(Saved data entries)
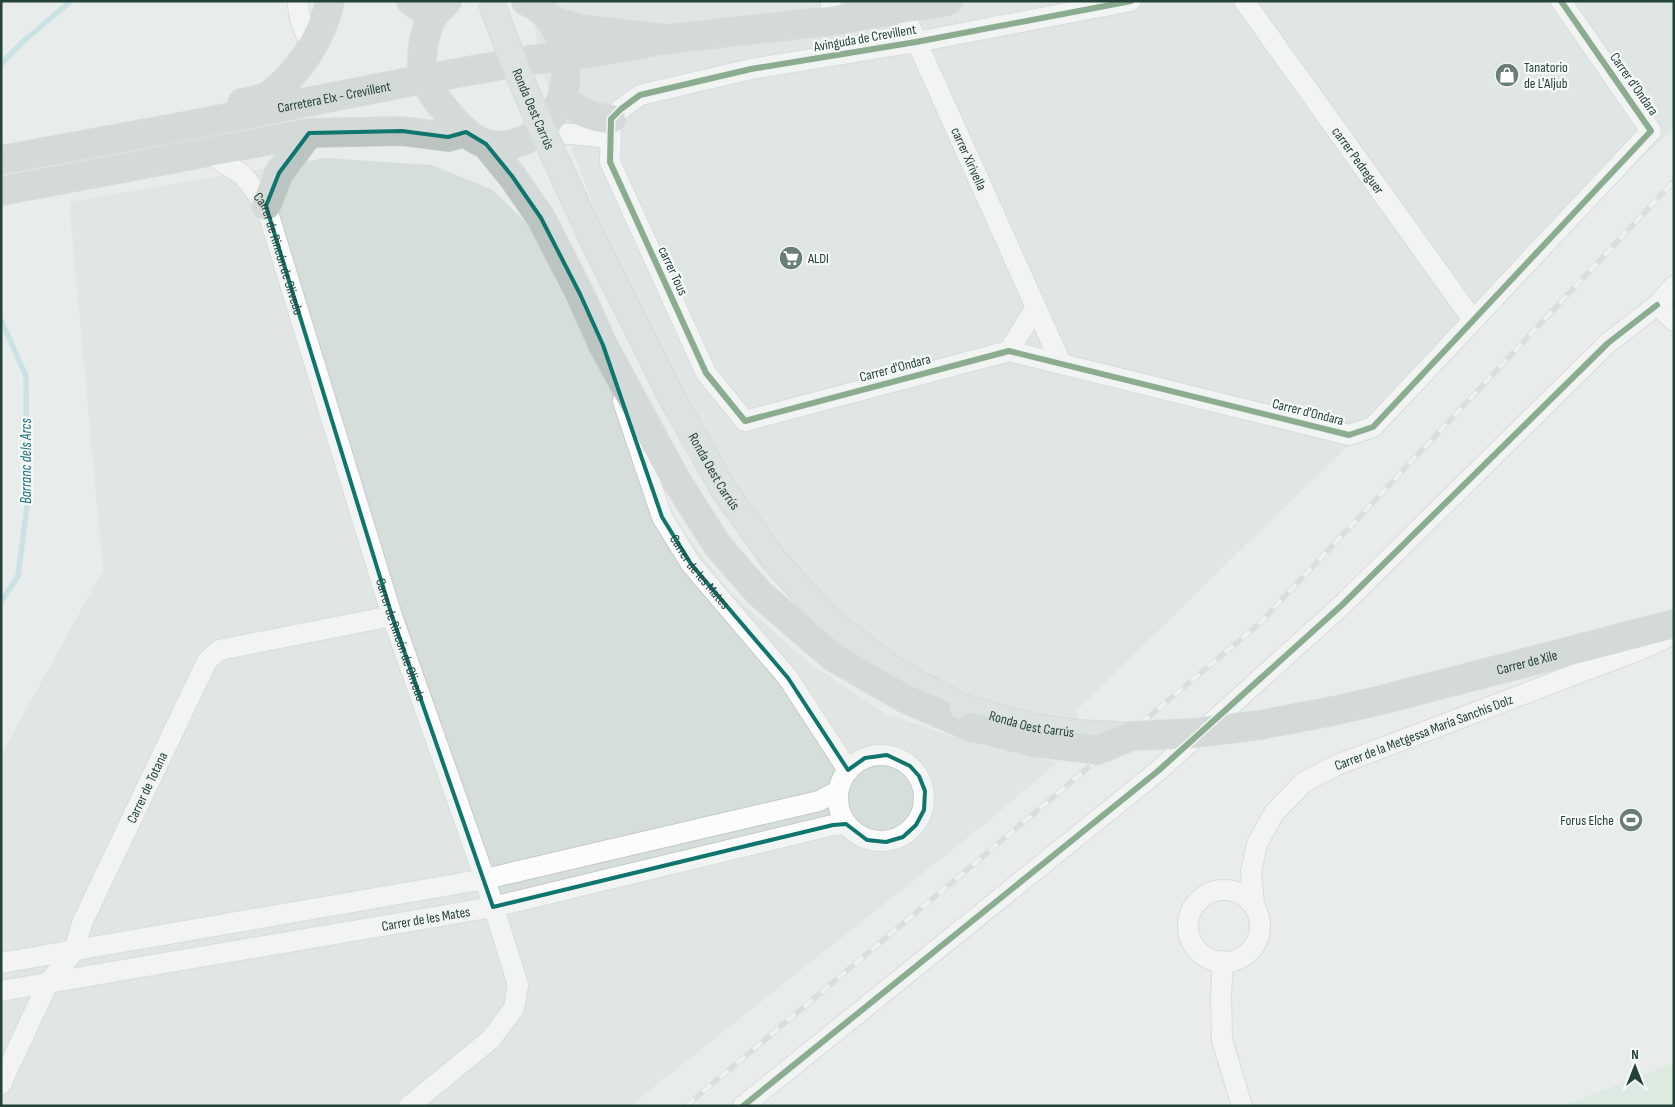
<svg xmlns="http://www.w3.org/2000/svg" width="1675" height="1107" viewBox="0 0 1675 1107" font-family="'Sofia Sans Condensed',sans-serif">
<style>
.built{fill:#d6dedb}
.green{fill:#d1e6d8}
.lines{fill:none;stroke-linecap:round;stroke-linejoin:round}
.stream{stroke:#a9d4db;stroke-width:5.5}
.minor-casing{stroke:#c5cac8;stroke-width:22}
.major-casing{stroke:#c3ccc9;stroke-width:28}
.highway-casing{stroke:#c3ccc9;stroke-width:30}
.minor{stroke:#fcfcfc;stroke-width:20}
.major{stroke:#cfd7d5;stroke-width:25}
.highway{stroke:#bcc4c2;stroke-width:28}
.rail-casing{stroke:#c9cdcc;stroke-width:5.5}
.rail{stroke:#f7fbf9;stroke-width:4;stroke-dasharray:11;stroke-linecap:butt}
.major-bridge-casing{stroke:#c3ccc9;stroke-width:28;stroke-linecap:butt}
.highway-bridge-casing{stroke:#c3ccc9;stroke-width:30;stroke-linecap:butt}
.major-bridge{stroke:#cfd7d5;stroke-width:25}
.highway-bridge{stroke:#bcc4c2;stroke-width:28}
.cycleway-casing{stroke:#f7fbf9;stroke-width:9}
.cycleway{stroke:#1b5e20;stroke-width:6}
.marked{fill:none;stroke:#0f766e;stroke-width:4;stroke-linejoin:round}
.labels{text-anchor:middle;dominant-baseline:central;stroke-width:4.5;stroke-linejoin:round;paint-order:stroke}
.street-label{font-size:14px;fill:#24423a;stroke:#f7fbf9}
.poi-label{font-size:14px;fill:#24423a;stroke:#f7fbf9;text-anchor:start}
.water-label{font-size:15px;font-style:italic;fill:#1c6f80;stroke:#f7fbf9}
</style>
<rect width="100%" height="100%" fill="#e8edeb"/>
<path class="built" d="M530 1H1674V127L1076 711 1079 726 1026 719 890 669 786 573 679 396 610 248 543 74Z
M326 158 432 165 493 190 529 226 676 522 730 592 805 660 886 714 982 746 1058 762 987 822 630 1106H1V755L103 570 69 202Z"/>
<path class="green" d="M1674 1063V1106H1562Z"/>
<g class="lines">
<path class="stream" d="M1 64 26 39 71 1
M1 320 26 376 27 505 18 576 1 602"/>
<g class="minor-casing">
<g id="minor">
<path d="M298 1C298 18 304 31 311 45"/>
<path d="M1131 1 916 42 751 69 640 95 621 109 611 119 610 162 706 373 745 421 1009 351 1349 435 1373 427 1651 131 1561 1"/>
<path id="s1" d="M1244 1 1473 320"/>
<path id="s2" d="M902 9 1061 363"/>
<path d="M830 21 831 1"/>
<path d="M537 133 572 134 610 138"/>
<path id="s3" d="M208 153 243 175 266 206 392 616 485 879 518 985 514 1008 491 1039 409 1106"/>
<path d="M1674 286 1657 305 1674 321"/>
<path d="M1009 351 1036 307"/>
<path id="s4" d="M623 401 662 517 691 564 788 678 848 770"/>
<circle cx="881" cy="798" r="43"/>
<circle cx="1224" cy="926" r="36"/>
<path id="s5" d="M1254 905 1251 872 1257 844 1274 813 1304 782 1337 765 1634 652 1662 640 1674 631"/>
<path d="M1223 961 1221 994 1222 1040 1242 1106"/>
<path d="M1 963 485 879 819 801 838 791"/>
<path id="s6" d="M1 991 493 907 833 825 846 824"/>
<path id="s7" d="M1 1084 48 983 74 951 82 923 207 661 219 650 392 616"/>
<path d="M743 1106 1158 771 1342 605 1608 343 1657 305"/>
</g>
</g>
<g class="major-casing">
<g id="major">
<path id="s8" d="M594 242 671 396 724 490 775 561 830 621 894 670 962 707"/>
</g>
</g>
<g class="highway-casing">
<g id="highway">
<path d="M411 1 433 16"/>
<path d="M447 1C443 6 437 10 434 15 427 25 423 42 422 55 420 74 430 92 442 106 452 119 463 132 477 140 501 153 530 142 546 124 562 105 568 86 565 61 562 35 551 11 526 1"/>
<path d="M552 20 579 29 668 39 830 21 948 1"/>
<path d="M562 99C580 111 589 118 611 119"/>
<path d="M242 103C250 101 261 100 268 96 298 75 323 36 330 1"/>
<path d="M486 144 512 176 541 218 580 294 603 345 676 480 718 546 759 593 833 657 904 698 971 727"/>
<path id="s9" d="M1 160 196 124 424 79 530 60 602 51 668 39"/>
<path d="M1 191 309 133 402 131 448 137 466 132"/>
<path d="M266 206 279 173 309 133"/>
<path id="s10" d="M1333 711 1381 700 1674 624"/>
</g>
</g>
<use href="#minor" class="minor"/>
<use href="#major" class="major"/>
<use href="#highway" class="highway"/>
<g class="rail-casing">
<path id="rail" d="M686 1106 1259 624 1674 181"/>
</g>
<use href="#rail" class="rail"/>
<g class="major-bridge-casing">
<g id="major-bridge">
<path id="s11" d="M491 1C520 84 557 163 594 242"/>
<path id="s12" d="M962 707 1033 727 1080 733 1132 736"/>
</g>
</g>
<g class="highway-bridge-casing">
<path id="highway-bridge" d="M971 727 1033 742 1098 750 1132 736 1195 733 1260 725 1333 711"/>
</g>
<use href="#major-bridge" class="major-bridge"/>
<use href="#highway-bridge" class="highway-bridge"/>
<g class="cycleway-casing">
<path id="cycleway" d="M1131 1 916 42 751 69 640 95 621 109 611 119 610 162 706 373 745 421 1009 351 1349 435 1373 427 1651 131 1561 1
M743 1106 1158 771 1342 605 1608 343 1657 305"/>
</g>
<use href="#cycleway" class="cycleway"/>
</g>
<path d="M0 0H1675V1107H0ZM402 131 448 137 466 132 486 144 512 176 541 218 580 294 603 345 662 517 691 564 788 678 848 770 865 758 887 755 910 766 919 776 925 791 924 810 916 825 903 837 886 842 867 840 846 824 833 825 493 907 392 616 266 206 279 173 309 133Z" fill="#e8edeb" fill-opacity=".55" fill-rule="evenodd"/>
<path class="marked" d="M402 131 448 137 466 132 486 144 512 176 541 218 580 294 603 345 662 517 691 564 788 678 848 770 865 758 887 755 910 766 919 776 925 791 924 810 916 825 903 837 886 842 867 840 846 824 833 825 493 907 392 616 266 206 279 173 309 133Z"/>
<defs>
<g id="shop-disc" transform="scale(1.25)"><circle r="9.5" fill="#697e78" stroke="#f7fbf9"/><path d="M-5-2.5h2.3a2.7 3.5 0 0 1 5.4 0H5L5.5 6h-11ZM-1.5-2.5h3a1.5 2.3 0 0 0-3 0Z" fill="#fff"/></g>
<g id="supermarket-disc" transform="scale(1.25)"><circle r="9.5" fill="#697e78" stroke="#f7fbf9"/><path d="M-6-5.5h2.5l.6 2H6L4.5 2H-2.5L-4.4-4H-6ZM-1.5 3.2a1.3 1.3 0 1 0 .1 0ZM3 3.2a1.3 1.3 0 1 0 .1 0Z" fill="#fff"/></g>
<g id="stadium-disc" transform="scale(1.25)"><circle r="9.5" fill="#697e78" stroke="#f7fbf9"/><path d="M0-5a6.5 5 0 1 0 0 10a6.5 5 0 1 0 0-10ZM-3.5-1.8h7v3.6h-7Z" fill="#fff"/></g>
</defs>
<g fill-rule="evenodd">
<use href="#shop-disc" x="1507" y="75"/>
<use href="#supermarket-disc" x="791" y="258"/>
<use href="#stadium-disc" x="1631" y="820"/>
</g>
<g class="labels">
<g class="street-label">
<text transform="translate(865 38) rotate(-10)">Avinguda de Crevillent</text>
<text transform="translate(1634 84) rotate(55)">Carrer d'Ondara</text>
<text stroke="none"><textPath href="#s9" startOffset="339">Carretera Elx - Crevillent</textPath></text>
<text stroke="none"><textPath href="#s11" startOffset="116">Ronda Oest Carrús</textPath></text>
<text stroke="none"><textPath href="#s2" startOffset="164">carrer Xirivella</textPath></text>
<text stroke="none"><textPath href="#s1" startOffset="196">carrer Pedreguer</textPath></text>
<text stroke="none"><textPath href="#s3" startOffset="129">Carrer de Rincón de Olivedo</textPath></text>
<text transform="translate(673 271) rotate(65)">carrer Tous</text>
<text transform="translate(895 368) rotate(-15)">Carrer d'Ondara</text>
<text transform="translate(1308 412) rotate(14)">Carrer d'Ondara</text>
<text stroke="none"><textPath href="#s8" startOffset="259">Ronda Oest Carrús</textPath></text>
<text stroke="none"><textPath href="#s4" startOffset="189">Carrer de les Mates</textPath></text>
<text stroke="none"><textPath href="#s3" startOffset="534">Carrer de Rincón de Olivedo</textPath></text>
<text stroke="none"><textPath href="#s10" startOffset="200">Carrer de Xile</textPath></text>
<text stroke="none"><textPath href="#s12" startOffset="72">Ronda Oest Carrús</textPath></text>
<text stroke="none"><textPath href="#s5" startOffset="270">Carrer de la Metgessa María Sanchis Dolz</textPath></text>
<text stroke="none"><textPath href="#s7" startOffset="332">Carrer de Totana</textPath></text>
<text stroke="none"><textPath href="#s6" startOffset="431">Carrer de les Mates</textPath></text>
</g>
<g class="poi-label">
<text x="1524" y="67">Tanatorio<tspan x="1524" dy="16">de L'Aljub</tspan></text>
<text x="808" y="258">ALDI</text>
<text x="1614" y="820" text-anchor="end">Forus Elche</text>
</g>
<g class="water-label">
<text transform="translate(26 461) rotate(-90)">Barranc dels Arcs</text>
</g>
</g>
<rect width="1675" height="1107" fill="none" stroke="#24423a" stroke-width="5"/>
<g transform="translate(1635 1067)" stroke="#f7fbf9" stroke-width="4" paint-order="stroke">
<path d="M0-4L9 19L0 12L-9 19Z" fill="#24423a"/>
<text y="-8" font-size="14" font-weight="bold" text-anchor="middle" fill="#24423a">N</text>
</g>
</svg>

* * *

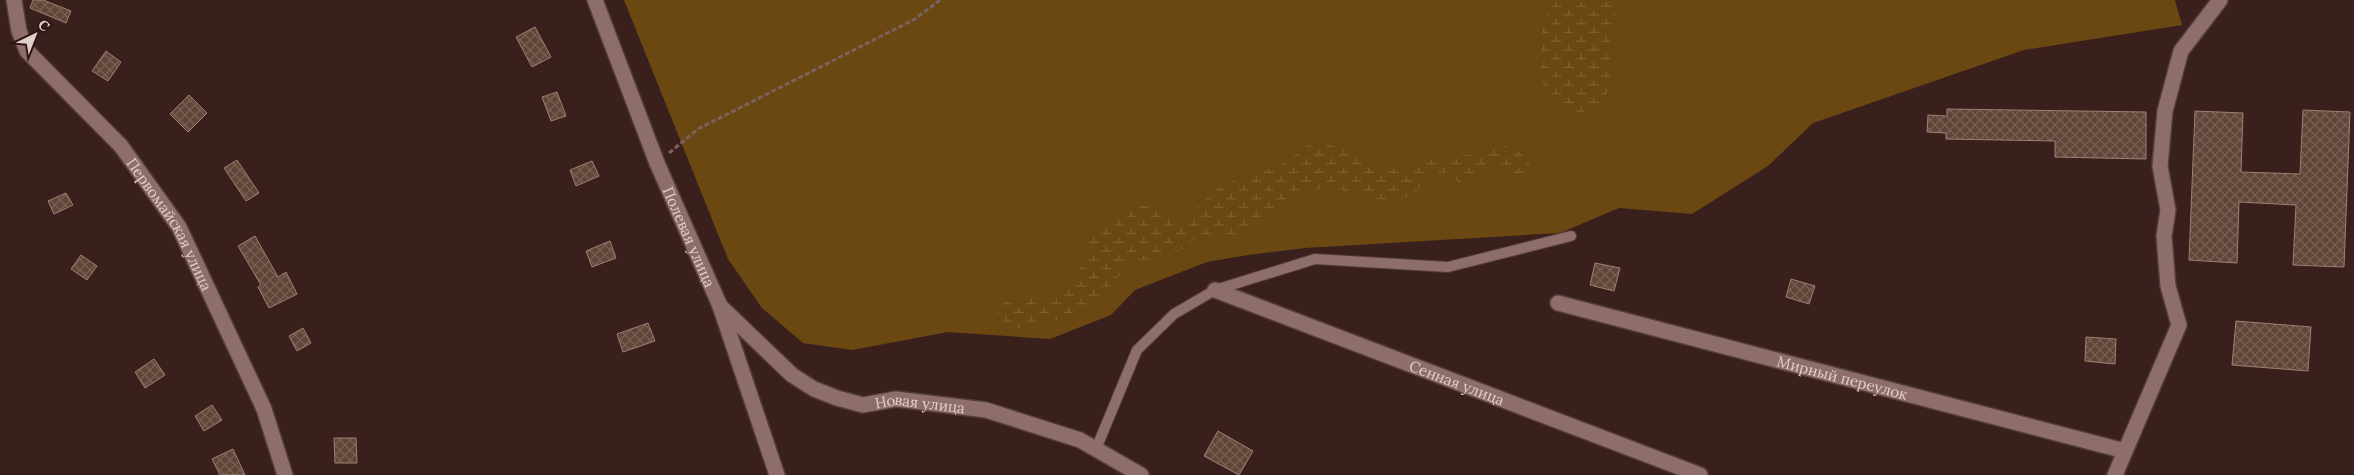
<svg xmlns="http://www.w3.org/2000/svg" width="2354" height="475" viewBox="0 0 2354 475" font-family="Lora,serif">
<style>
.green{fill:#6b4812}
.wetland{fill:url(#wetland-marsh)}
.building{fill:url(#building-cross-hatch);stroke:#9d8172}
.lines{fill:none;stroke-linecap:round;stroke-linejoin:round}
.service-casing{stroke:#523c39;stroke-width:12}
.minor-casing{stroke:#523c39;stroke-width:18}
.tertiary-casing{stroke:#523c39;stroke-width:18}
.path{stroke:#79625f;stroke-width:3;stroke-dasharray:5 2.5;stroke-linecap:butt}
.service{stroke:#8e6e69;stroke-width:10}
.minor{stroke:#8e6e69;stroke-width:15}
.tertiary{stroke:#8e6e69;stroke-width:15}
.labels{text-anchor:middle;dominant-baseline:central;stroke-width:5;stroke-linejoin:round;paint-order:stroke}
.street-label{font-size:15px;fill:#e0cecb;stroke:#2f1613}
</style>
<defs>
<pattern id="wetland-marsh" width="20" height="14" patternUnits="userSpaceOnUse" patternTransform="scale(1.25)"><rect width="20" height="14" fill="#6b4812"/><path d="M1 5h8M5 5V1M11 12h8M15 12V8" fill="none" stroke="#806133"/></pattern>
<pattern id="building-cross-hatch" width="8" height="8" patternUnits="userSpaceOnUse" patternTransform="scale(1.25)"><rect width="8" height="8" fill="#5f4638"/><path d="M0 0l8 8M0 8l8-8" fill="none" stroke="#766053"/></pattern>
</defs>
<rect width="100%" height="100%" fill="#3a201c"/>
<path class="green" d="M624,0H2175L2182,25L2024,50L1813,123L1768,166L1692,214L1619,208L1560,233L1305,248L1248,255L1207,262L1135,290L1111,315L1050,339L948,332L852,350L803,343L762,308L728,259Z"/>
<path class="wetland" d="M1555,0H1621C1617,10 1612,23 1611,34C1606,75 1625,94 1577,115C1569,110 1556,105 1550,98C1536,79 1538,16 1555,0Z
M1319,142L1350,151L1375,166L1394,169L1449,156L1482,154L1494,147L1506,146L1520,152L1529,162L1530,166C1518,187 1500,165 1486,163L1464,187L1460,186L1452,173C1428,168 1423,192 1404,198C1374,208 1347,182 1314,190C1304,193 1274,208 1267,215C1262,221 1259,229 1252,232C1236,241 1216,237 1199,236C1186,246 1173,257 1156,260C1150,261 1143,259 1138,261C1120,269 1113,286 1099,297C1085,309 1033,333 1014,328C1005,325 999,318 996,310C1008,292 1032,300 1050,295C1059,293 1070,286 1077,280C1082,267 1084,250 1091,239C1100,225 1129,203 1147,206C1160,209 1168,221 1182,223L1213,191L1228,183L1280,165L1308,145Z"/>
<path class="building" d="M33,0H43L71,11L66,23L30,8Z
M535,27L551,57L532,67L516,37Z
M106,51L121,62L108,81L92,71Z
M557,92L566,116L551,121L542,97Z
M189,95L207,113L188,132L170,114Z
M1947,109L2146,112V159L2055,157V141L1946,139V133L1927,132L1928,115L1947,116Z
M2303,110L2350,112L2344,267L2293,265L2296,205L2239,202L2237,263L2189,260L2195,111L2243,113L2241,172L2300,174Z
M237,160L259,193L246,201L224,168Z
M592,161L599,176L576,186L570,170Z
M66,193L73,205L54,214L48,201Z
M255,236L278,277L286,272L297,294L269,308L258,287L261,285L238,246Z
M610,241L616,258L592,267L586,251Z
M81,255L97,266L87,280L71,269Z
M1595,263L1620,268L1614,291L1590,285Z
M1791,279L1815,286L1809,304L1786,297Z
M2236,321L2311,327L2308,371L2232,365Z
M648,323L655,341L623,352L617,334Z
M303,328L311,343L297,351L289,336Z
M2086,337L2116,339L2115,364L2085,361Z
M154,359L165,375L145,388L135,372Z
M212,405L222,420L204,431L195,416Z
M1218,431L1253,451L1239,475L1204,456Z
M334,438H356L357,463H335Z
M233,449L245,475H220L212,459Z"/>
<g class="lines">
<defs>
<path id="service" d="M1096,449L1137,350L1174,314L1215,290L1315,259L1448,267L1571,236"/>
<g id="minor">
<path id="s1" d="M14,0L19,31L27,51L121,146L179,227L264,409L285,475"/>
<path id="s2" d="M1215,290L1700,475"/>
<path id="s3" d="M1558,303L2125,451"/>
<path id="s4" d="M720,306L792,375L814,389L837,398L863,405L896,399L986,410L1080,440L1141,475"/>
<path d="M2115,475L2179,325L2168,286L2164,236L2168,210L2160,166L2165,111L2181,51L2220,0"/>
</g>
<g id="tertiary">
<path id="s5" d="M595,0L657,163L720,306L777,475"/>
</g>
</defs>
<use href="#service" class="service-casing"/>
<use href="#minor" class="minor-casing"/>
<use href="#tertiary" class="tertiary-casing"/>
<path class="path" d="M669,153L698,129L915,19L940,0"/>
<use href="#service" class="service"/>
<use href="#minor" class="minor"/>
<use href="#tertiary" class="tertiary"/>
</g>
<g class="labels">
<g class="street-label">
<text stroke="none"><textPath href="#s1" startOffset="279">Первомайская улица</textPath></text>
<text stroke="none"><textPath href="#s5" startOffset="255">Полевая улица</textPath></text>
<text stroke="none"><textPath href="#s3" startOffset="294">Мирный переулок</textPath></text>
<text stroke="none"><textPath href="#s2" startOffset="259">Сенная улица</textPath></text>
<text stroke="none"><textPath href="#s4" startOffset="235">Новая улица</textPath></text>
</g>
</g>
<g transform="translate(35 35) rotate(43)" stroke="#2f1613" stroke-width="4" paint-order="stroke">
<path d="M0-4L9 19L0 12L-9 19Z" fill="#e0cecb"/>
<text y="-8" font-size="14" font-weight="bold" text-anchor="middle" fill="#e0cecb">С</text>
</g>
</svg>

### YOUR GOAL
Which lines above include the string "dasharray"? Show them.

### SOLUTION
.rail{stroke:#f7fbf9;stroke-width:4;stroke-dasharray:11;stroke-linecap:butt}
.path{stroke:#79625f;stroke-width:3;stroke-dasharray:5 2.5;stroke-linecap:butt}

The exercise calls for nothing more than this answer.